木枕溪调了中速风,磨磨蹭蹭地吹着头发,就把手机放在床头柜最显眼的地方,别说电话了,只要屏幕一亮她就能立刻接起电话。

她怀抱着一丝希望,要是肖瑾能在她吹头发的间隙里把电话回过来,她可能会大发慈悲地既往不咎,毕竟肖瑾今天说了想嫁给她,看在这句话的面子上,自己愿意多给她一次机会。

头发吹干了,再吹都快着火了,木枕溪把风调到最低档,一手举着吹风机,另一只手去拿手机,还是没有来电。

木枕溪吸气、吐气,反复三次,平复心情。

她终于关了吹风机,宣告给肖瑾回电时间的结束,躺进了被子里,把手机调到了静音模式。
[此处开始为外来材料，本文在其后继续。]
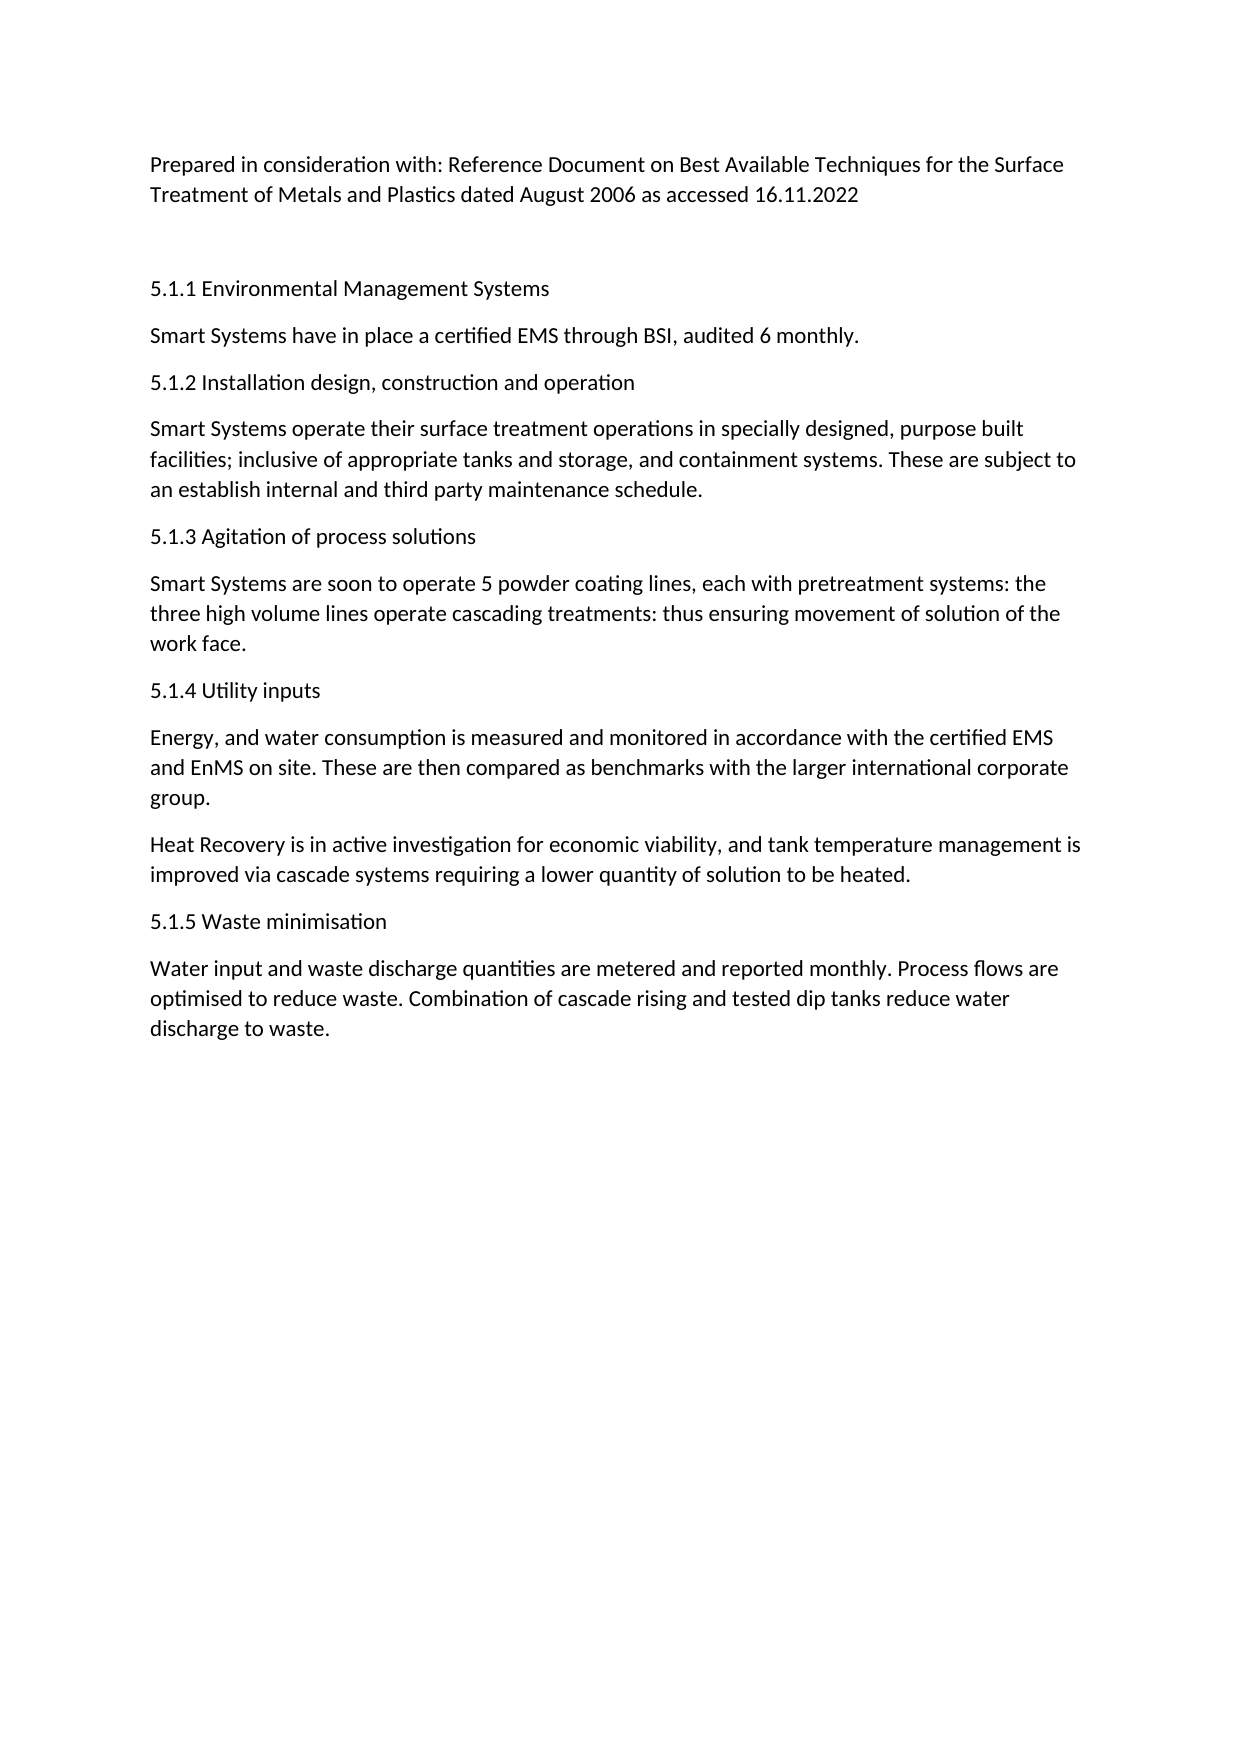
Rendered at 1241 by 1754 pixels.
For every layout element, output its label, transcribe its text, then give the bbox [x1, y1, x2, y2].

text 5.1.3 Agitation of process solutions [150, 522, 1090, 550]
text Prepared in consideration with: Reference Document on Best Available Techniques for the Surface Treatment of Metals and Plastics dated August 2006 as accessed 16.11.2022 [150, 150, 1090, 208]
text 5.1.5 Waste minimisation [150, 907, 1090, 935]
text Smart Systems operate their surface treatment operations in specially designed, purpose built facilities; inclusive of appropriate tanks and storage, and containment systems. These are subject to an establish internal and third party maintenance schedule. [150, 414, 1090, 503]
text 5.1.2 Installation design, construction and operation [150, 368, 1090, 396]
text Water input and waste discharge quantities are metered and reported monthly. Process flows are optimised to reduce waste. Combination of cascade rising and tested dip tanks reduce water discharge to waste. [150, 954, 1090, 1043]
text 5.1.4 Utility inputs [150, 676, 1090, 704]
text Smart Systems have in place a certified EMS through BSI, audited 6 monthly. [150, 321, 1090, 349]
text Smart Systems are soon to operate 5 powder coating lines, each with pretreatment systems: the three high volume lines operate cascading treatments: thus ensuring movement of solution of the work face. [150, 569, 1090, 657]
text Heat Recovery is in active investigation for economic viability, and tank temperature management is improved via cascade systems requiring a lower quantity of solution to be heated. [150, 830, 1090, 888]
text Energy, and water consumption is measured and monitored in accordance with the certified EMS and EnMS on site. These are then compared as benchmarks with the larger international corporate group. [150, 723, 1090, 811]
text 5.1.1 Environmental Management Systems [150, 274, 1090, 302]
如果肖瑾再打电话来,她听不见,不能算有意拒接,木枕溪如此说服自己。

木枕溪屈肘撑在枕头上,一只手关了台灯,正要睡觉,早不亮晚不亮的手机屏幕偏偏在这时候亮了起来。

来电显示意料之中,是肖瑾。

木枕溪心里哼了一声,重新将台灯揿亮,盘坐在床,将手机搁在腿上,不错眼珠地盯着那个名字,静静地等待着通话自动挂断。

肖瑾不接她一次电话,她也不接肖瑾一次电话,公平。

如果对方再打第二次的话,她再考虑考虑要不要接。

“对不起,您所拨打的电话暂时无人接听,请稍后再拨……”不等中文女声切换成英文,肖瑾迅速按了挂断,第二个电话拨了出去。

看着返回主界面几秒又迅速跳回到来电界面手机的木枕溪:“……”

她拿起手机,小心地避开接听按钮,侧躺下来,半张脸埋进枕头里,想了想,觉得不够,于是再侧了一点儿,嘴唇都挨到了枕头,才手指一滑接了起来。

谢天谢地终于接了。

肖瑾立刻开口解释:“对不起,我刚刚、刚刚在洗澡,没带手机,所以没接到电话,我不是故意的,我错了,下次再也不会了,你别生我的气。”

她一迭声地出口,着急忙慌,语无伦次,生怕木枕溪没耐心不听她说完,不明白她的心意。什么时候见肖博士这样过?十年前,十年后,都没见过。

木枕溪听了先是想笑,竭力忍住了,好笑过后是觉得心里注入了一股暖流,热融融的,流遍她的四肢百骸,比在浴缸里泡一个舒舒服服的热水澡还要滋润得多。

眼角眉梢不自觉地融了笑。

肖瑾紧张地听着那边的声音,惴惴不安,七上八下,木枕溪没出声,但也没挂断。

过了几秒,一道瓮声瓮气的声音从听筒传过来:“我刚睡下,怎么了?”疲乏的、困倦的,带着睡意深深特有的慵懒鼻音。

肖瑾一愣:“你睡着了?”

木枕溪忍笑,闭着眼,将脸更加往枕头里埋,声音便愈发沉闷了:“是啊,被电话吵醒了。”

肖瑾条件反射:“不好意思。”

木枕溪说:“没什么事儿的话我挂了?”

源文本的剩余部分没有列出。